Die Planung und Ausführung von Solarsystemen in besonderen Designs und variablen Formaten führen oft zu höheren Systemkosten (Euro/WP) als bei klassischen PV-Aufdachsystemen. „Da das Solardach neben Kraftwerk gleichzeitig die äußere Gebäudehülle ist, die vor Witterung schützt, alle gesetzlichen Vorschriften erfüllt und dabei noch höchste ästhetische Anforderungen erreicht, kann es nicht kostentechnisch mit Standardmodulen verglichen werden", sagt Stephan Karlen, Spezialist Marketing & Kommunikation von 3S Solarplus.

Diese Aussage stützt auch der unabhängige Solarexperte Björn Rau: „Die Module ersetzen herkömmliche Baustoffe wie Dachziegel oder auch Verkleidungsmaterialien. Das sollte man bei der Gesamtbetrachtung berücksichtigen." Im Vergleich mit einem Neubau-Dach, auf das nachträglich eine konventionelle Solaranlage mit Unterkonstruktion installiert wird, könne ein reines Solardach sogar günstiger sein.

„Wir können keine Billigprodukte verwenden, die nach zehn Jahren ausgetauscht werden müssen. Das spiegelt sich im Preis wider", gibt Franz Schweighofer von NET-Neue Energie Technik GmbH, einem Solartechnikanbieter aus Österreich, der sich auf energieautarke Gebäude spezialisiert hat, zu bedenken. Eine allgemeine Antwort nach den Kosten lasse sich nicht geben, schließlich habe jedes Dach andere Anforderungen. Komplexität des Aufbaus, Platzangebot, Verschattung und Montagebedingungen variieren bei jedem Dach stark.

Das Gestaltungspotenzial durch solare Elemente werde viel zu oft weder bei der Planung von Neubauten noch bei der Sanierung von Bestandsgebäuden berücksichtigt, kritisiert der Solarexperte Björn Rau. Ihm ist es wichtig zu betonen, dass es bei der sogenannten gebäudeintegrierten Photovoltaik nicht nur um die Dachfläche geht. „Dort kann auch Begrünung oder Solarthermie hin."
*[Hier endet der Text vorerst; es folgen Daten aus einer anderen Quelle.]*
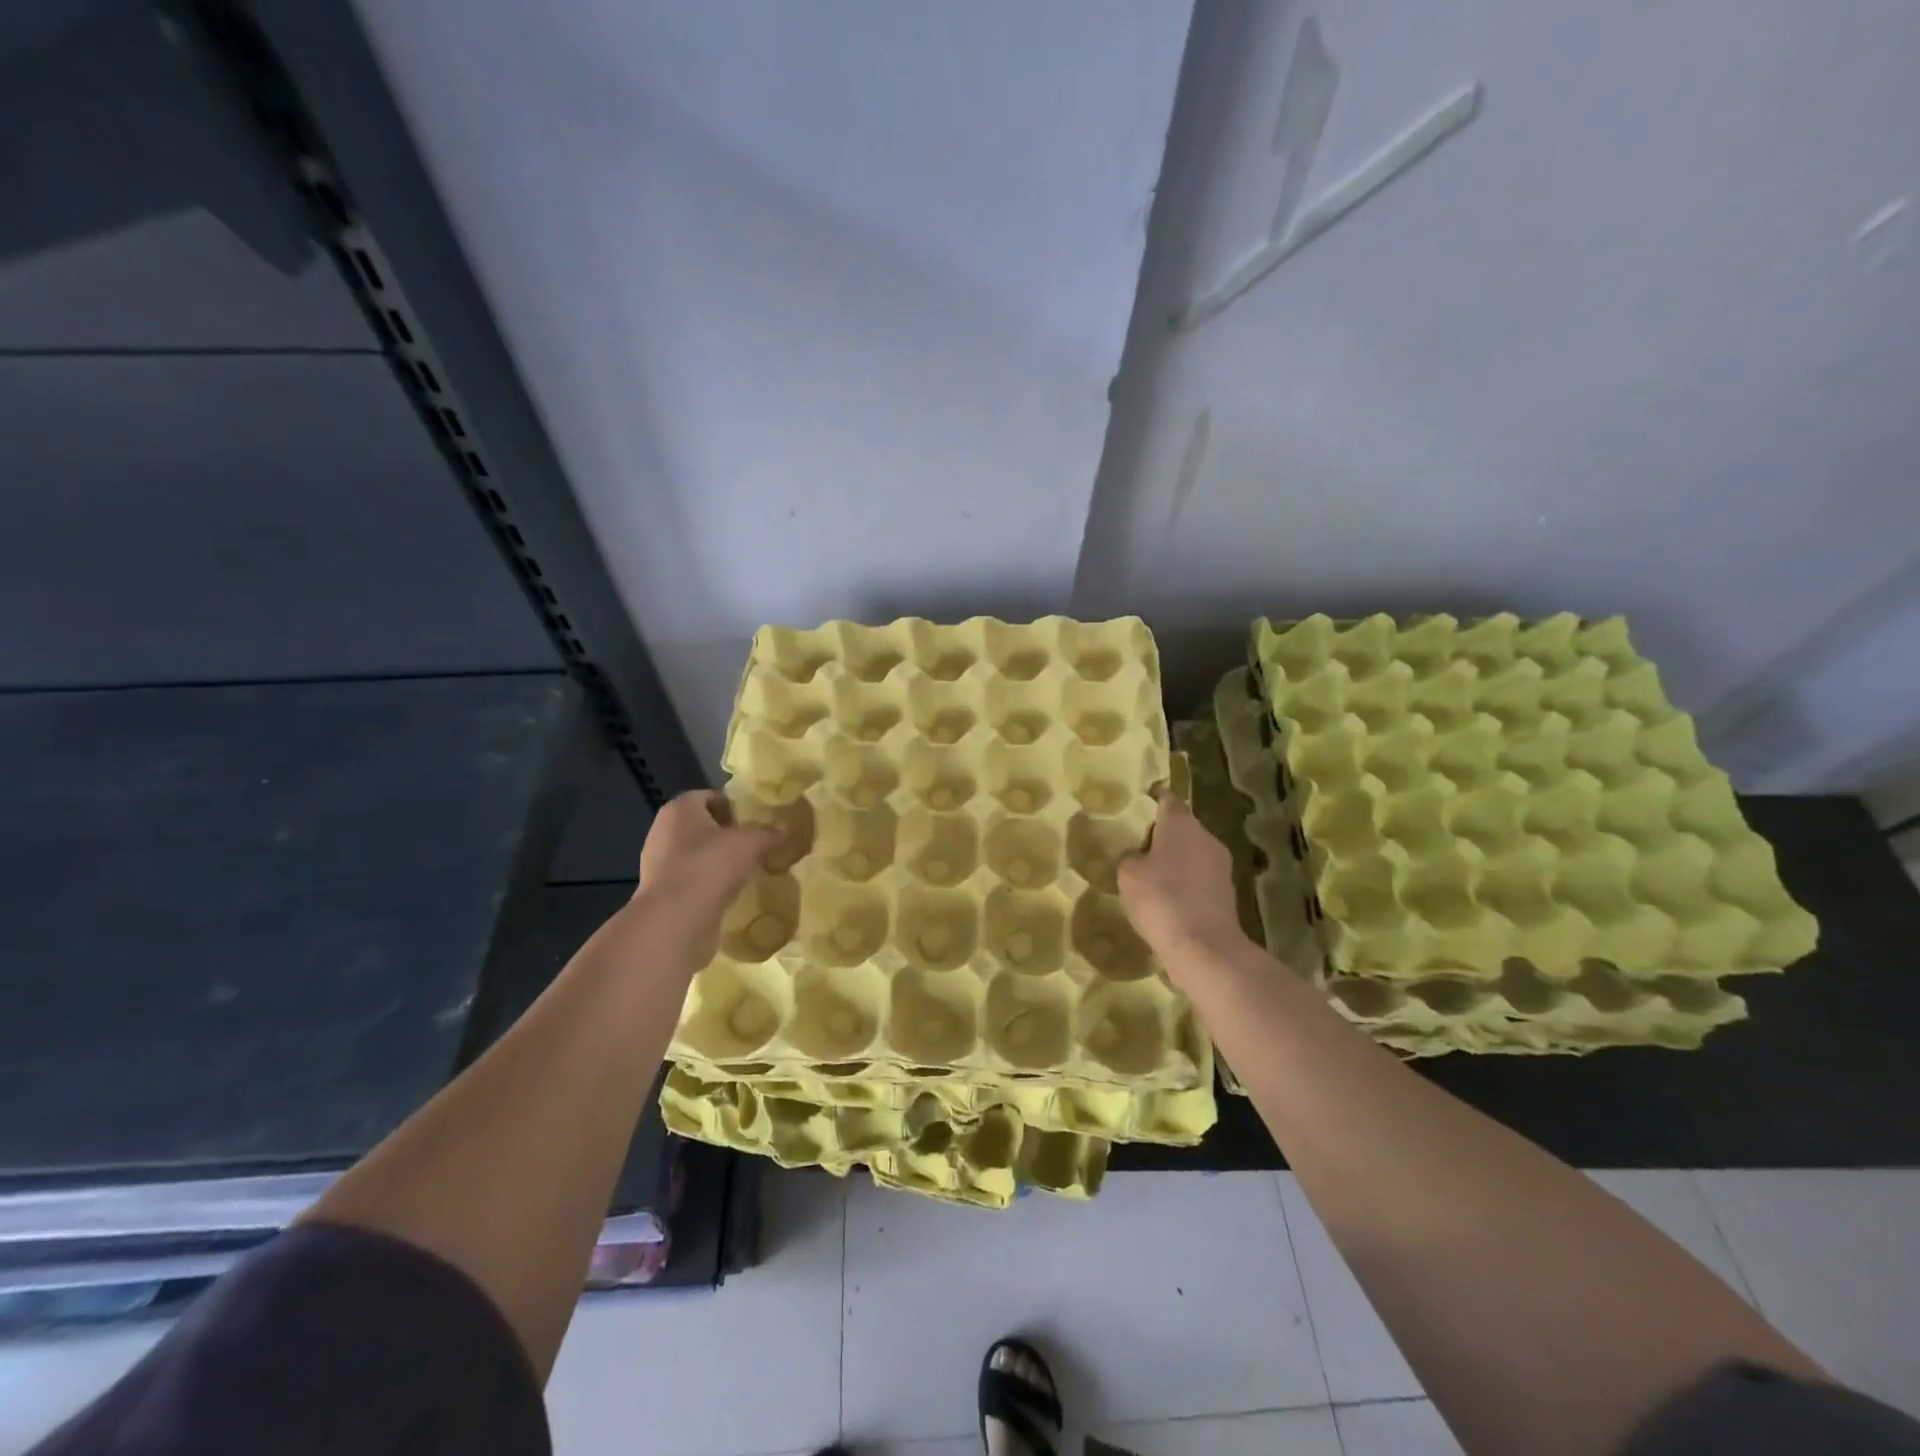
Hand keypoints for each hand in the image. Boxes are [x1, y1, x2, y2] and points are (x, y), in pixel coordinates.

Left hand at [632, 791, 783, 964]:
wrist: (676, 920)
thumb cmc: (710, 865)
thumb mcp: (751, 842)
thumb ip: (769, 833)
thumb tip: (786, 828)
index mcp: (679, 808)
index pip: (710, 796)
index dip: (734, 805)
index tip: (756, 820)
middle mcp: (663, 830)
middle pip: (702, 825)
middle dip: (728, 834)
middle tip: (755, 844)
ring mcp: (658, 863)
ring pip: (696, 853)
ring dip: (718, 860)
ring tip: (747, 869)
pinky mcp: (662, 892)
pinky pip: (692, 879)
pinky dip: (709, 882)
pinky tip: (730, 891)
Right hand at [1118, 793, 1248, 968]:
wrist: (1203, 946)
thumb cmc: (1161, 898)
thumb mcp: (1128, 874)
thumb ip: (1131, 857)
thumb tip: (1138, 857)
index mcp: (1182, 824)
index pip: (1167, 800)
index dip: (1153, 800)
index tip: (1139, 805)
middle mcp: (1206, 837)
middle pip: (1182, 827)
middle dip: (1163, 835)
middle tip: (1138, 846)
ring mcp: (1221, 865)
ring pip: (1193, 854)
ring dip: (1176, 861)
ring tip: (1152, 876)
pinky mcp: (1227, 892)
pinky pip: (1200, 879)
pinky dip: (1186, 884)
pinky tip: (1170, 900)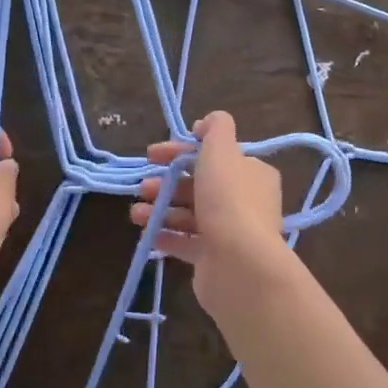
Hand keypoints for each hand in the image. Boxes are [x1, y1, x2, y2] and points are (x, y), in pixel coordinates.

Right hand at [130, 113, 289, 299]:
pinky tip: (146, 233)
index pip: (214, 155)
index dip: (181, 151)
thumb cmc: (228, 199)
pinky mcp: (214, 259)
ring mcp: (230, 232)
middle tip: (142, 186)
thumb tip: (207, 123)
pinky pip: (186, 243)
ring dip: (160, 209)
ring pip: (190, 214)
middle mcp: (245, 201)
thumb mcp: (222, 150)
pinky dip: (165, 236)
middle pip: (199, 185)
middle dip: (167, 183)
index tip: (152, 154)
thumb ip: (216, 128)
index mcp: (251, 173)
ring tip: (136, 213)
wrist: (239, 264)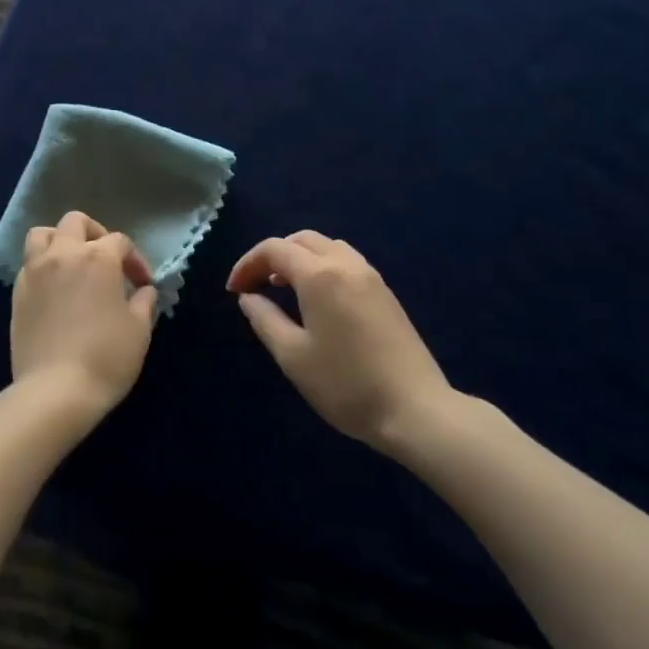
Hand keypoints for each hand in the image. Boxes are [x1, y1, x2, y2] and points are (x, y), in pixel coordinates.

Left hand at [11, 211, 160, 425]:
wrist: (55, 391)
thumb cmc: (106, 357)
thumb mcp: (139, 330)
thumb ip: (144, 302)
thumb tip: (143, 291)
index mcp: (98, 258)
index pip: (120, 242)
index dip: (135, 260)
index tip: (142, 284)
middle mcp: (63, 254)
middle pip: (76, 223)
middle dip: (95, 234)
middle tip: (107, 261)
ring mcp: (35, 272)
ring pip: (43, 234)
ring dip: (60, 240)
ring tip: (73, 263)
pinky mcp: (17, 293)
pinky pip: (29, 263)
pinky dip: (43, 265)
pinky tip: (55, 289)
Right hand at [227, 231, 452, 450]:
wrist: (415, 409)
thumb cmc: (345, 385)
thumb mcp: (292, 356)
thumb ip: (264, 320)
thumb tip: (248, 297)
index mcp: (320, 275)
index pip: (275, 249)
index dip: (247, 264)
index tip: (233, 291)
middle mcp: (346, 265)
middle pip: (302, 240)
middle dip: (273, 255)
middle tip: (255, 285)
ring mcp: (371, 277)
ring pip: (327, 248)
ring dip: (299, 258)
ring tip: (282, 288)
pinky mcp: (385, 293)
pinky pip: (346, 262)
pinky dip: (321, 267)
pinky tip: (316, 300)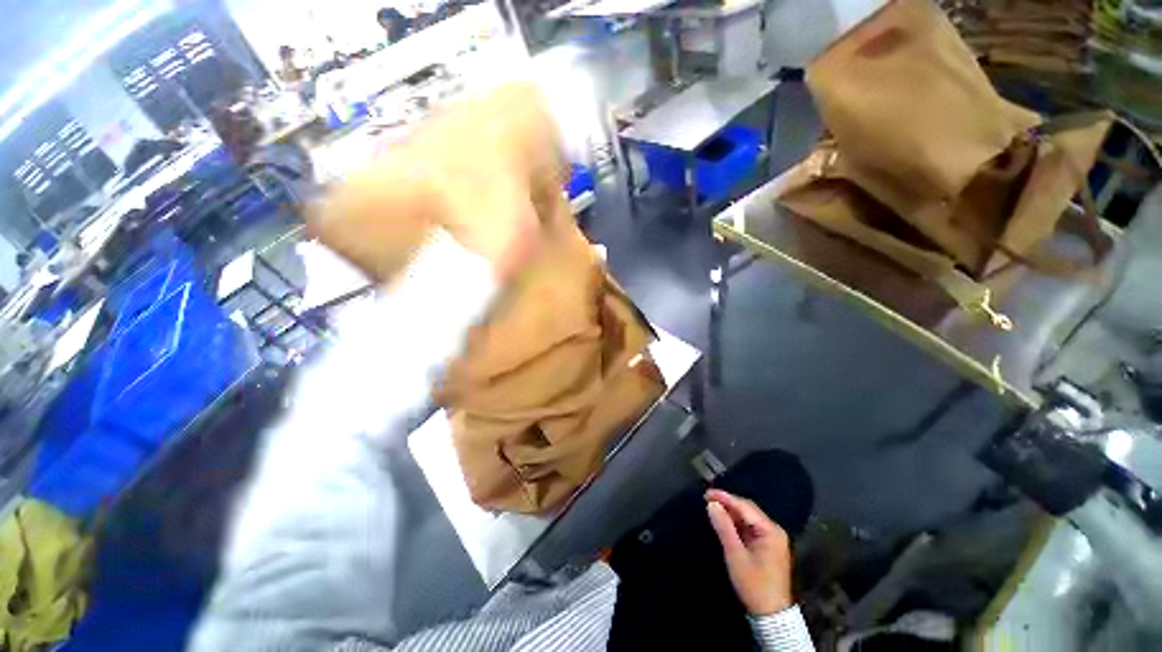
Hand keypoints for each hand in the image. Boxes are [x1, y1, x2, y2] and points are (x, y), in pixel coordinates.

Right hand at [706, 489, 793, 615]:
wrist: (771, 615)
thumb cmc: (754, 584)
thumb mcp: (736, 555)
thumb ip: (724, 527)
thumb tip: (711, 504)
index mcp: (771, 531)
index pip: (745, 506)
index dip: (725, 498)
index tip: (707, 493)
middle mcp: (774, 530)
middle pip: (748, 510)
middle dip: (727, 503)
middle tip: (707, 499)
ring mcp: (772, 539)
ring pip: (748, 518)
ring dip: (730, 512)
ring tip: (712, 507)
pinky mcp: (767, 546)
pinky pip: (749, 527)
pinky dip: (736, 523)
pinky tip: (724, 521)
Das Potenzial gebäudeintegrierter Photovoltaik ist riesig

Neben Dachlösungen, bei denen die Solarstromerzeugung mit Witterungsschutz kombiniert wird, gibt es auch solare Fassadenelemente, die gleichzeitig der Wärmedämmung dienen, als Balkonbrüstung oder Sonnenschutz. Die spezifischen Erträge von solchen gebäudeintegrierten Systemen (kWh/kWp) fallen wegen der unterschiedlichen Ausrichtungen oft geringer aus als bei einer ertragsoptimierten Anlage mit Südorientierung. Im Gegenzug weist BIPV ein Erzeugungsprofil auf, dessen maximale Leistung nicht zur Mittagszeit eintritt, sondern sich besser über den ganzen Tag verteilt.

Was die Leistungsdegradation angeht, gilt übrigens, was für „normale" kristalline Module auch gilt: Üblich ist die Annahme von 0,5 Prozent Leistungsverlust pro Jahr. Das würde bedeuten: Nach zehn Jahren verfügen die Module noch über 95 Prozent ihres Wirkungsgrades.

Auch müssen die neuen Anlagen nicht per se häufiger geputzt werden. Abhängig vom Standort und der Dachneigung kann es natürlich passieren, dass Blätter, Staub oder anderes auf dem Dach liegen bleiben. Um die Module nicht zu verschatten, muss dies entfernt werden.